- Textauszug:
━━━━━━━━

Jahresbericht 1982
Berichtszeitraum: 1. April 1982 bis 31. März 1983
Präsident
Das Jahr 1982 kann als Jahr der Konsolidierung der Deutschen Physikalischen Gesellschaft (DPG) bezeichnet werden: Die Änderungen der Struktur der DPG, wie sie durch die neue, im Mai 1982 ins Vereinsregister eingetragene Satzung vorgeschrieben wurden, fanden ihren Abschluß darin, daß im November 1982 der satzungsgemäß gewählte Vorstandsrat zu seiner konstituierenden Sitzung zusammentrat. Da dieses Gremium in vielen wichtigen Angelegenheiten der DPG zu entscheiden hat, wird die Zukunft zeigen, in welcher Hinsicht der Vorstandsrat die Richtung, die die DPG einschlagen soll, bestimmen wird. Bei der Durchführung der Wahl zeigten sich einige vorher unerkannt gebliebene kleinere Mängel. Ein Vorschlag für eine modifizierte Wahlordnung liegt vor; er soll vom Vorstandsrat auf seiner Herbstsitzung 1983 beraten werden. Satzung und Wahlordnung sind in den Verhandlungen der DPG, Heft 1 (1982), das allen Mitgliedern zuging, abgedruckt. Ausführungsbestimmungen zur Satzung wurden erarbeitet; sie werden voraussichtlich ebenso im Herbst 1983 verabschiedet werden. Bei den Ausführungsbestimmungen wird es darauf ankommen, sie so flexibel zu gestalten, daß sie für die Entwicklung der DPG nicht zu einem Hemmschuh werden.

━━━━━━━━

- Aufgabe 1: Gib aus der Liste die Zeilen unverändert wieder, beginnend mit der Zeile, die „catalogue / barcode: US 864103“ enthält, und endend mit der Zeile, die „collector number: 7914“ enthält, wobei beide Zeilen dazugehören.
Der Jahresbericht und die Liste haben nichts miteinander zu tun.

━━━━━━━━

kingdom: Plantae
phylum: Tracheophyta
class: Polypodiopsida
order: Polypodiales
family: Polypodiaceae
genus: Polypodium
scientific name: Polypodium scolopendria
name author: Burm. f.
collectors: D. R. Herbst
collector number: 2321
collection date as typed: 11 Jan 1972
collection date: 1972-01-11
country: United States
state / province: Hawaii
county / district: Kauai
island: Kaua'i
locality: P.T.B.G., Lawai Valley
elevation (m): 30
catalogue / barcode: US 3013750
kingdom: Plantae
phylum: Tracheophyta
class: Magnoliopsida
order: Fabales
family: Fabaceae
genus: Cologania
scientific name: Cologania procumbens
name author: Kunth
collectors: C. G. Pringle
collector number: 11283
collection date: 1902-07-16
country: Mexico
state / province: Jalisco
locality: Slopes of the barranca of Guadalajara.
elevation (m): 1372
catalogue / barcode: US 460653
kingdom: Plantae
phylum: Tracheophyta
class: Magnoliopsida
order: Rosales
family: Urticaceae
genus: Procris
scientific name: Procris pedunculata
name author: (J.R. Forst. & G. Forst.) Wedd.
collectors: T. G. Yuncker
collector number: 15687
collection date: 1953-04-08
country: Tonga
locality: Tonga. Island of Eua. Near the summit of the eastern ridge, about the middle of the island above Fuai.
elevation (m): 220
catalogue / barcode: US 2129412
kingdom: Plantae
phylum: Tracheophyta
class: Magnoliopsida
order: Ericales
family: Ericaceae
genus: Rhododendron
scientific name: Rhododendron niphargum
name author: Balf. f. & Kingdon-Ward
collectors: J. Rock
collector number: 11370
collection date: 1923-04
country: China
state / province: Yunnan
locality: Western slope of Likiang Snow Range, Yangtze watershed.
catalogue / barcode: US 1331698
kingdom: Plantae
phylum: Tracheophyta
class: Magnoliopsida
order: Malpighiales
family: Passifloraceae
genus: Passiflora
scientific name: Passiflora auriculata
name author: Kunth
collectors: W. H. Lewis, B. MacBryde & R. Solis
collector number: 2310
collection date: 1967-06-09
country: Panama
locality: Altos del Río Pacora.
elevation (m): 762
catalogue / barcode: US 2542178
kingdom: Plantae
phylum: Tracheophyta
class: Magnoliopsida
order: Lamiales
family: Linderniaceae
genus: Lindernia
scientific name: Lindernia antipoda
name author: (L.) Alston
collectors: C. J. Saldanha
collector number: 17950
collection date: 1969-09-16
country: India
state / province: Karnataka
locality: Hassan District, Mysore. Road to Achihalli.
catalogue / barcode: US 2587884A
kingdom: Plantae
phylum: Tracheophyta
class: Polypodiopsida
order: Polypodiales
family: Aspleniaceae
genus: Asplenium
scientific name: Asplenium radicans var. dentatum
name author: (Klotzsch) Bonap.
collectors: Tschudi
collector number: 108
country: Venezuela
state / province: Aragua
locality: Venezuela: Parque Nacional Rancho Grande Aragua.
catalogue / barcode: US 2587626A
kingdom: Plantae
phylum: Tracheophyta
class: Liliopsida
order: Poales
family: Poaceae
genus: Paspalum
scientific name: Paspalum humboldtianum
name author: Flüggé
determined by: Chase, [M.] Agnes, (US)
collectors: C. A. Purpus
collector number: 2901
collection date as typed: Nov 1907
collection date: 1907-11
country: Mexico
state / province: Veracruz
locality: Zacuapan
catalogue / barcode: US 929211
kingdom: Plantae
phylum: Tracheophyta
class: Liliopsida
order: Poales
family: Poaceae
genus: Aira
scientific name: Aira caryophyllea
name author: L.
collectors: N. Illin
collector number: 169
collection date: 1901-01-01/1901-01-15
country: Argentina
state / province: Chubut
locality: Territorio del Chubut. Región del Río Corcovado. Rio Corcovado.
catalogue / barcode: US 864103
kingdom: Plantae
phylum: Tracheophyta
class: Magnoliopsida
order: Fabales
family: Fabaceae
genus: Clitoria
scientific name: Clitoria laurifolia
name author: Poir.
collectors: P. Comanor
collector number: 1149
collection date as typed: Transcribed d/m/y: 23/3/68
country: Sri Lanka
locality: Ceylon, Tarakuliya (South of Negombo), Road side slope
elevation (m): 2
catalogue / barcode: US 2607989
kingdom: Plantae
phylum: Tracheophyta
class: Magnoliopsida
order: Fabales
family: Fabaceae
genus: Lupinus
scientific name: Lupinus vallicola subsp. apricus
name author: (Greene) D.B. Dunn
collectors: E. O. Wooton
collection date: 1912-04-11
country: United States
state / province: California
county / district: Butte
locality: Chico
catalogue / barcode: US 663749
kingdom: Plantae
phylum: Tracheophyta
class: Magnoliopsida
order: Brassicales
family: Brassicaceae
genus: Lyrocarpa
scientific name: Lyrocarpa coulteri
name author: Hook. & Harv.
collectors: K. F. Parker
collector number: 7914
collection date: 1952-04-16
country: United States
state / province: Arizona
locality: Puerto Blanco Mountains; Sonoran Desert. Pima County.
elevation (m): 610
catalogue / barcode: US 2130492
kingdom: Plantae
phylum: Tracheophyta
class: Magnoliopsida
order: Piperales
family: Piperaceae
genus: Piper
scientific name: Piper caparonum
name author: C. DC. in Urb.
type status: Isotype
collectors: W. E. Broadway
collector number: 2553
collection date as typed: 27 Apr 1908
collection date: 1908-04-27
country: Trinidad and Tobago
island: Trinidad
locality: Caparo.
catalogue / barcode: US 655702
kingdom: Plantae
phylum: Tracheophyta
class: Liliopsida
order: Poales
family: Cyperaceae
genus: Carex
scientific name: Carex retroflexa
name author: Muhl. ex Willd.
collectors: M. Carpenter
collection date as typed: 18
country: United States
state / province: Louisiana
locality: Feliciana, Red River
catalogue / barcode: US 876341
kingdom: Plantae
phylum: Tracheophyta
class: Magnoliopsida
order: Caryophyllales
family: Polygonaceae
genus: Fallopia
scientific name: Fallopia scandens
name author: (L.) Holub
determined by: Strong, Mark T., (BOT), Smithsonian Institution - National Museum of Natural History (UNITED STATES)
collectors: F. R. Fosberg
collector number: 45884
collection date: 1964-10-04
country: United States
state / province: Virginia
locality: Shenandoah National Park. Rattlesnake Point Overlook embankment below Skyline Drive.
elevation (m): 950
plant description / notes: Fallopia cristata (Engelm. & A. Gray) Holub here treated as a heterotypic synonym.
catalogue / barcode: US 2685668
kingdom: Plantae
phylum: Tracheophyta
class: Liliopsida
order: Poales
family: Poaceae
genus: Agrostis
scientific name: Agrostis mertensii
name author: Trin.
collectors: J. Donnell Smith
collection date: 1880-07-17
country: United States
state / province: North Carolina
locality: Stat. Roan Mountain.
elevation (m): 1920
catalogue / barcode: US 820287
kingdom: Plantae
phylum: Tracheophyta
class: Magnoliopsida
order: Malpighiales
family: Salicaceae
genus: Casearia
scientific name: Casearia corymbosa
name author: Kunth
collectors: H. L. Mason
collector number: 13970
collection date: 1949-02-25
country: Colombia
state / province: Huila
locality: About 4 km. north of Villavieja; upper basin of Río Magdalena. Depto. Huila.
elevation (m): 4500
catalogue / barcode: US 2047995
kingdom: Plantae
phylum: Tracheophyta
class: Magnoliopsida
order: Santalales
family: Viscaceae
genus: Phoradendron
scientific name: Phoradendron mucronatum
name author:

━━━━━━━━

- Aufgabe 2: Wann trat der Vorstandsrat laut dem Jahresbericht zu seiner konstituierenden Sitzung zusammen?

- Ergebnis 1:
catalogue / barcode: US 864103
kingdom: Plantae
phylum: Tracheophyta
class: Magnoliopsida
order: Fabales
family: Fabaceae
genus: Clitoria
scientific name: Clitoria laurifolia
name author: Poir.
collectors: P. Comanor
collector number: 1149
collection date as typed: Transcribed d/m/y: 23/3/68
country: Sri Lanka
locality: Ceylon, Tarakuliya (South of Negombo), Road side slope
elevation (m): 2
catalogue / barcode: US 2607989
kingdom: Plantae
phylum: Tracheophyta
class: Magnoliopsida
order: Fabales
family: Fabaceae
genus: Lupinus
scientific name: Lupinus vallicola subsp. apricus
name author: (Greene) D.B. Dunn
collectors: E. O. Wooton
collection date: 1912-04-11
country: United States
state / province: California
county / district: Butte
locality: Chico
catalogue / barcode: US 663749
kingdom: Plantae
phylum: Tracheophyta
class: Magnoliopsida
order: Brassicales
family: Brassicaceae
genus: Lyrocarpa
scientific name: Lyrocarpa coulteri
name author: Hook. & Harv.
collectors: K. F. Parker
collector number: 7914

- Ergebnis 2: Im November 1982.